Analysis of Heart Rate Recovery and Oxygen Kinetics After Cardiopulmonary Exercise Test in Obese Women
obesity, oxygen uptake, heart rate, cardiopulmonary exercise test.
Introduction: Functional capacity is impaired by obesity and can be assessed by physical tests that examine a synchronized action of the cardiovascular, respiratory and musculoskeletal systems.
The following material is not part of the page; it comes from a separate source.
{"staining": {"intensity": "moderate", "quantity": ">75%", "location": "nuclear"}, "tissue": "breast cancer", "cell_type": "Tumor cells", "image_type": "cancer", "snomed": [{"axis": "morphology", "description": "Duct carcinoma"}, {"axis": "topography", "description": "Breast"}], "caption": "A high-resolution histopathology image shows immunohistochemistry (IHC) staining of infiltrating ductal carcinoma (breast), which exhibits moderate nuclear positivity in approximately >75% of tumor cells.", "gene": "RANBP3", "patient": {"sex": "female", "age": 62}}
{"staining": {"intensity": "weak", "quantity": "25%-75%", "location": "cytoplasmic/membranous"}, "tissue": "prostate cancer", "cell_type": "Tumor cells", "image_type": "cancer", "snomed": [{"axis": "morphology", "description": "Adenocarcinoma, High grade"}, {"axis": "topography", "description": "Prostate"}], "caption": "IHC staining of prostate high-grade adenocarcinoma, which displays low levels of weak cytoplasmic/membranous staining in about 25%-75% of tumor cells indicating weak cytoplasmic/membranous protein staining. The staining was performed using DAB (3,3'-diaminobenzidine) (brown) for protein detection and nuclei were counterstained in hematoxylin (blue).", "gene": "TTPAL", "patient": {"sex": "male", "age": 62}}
Cardiovascular and respiratory behavior, measured by HR (heart rate) and oxygen kinetics, for example, during the period of exercise recovery has been considered an indicator of cardiovascular health, reestablishment of energy reserves and autonomic balance in healthy and patients with heart disease. However, the behavior of oxygen kinetics and HRR (recovery HR) in obese patients without diagnosed heart disease is not known. Aim: To analyze the behavior of HRR and oxygen kinetics after cardiopulmonary exercise test in obese women. Materials and Methods: a cross-sectional study with 14 volunteer obese women, analyzed in the cardiopulmonary exercise test (CPX), allocated for convenience into obesity (GO, N=7) and non-obese (GNO, N=7) group. We performed a clinical, anthropometric and adiposity and spirometry evaluation. The standard clinical CPX was assessed on a different day, using individualized ramp protocol, being done as ventilatory and metabolic measures (breath-by-breath), with a recording of variables during a period of 2 minutes in pre-test rest and 5 minutes (3' active recovery, 2'passive recovery). Oxygen kinetic after exercise was calculated by linear regression model considering the first decline slope of VO2 during the first minute of recovery (VO2/t), and the HRR obtained by the difference between HR at the peak of the test and the HR at the first minute of recovery. SPSS 20.0 software was used to analyze a difference between the GO and GNO groups, and the unpaired t test, and measures of association between variables. Preliminary Results: The age and spirometric measures of the participants of both groups were homogeneous. The GO had VO2peak (20.21 ± 1.45) and no LV1 (ventilatory threshold) (15.71 ± 1.09) lower than the GNP (32.31 ± 5.6 and 21.34 ± 2.91). The GO showed slowing in the FCR1' (p <0.005), and in O2 kinetics than the GNO (p <0.001). Conclusion: The data point to a tendency of obesity, even without diagnosed heart disease, to present an oxygen kinetics and a slower HRR.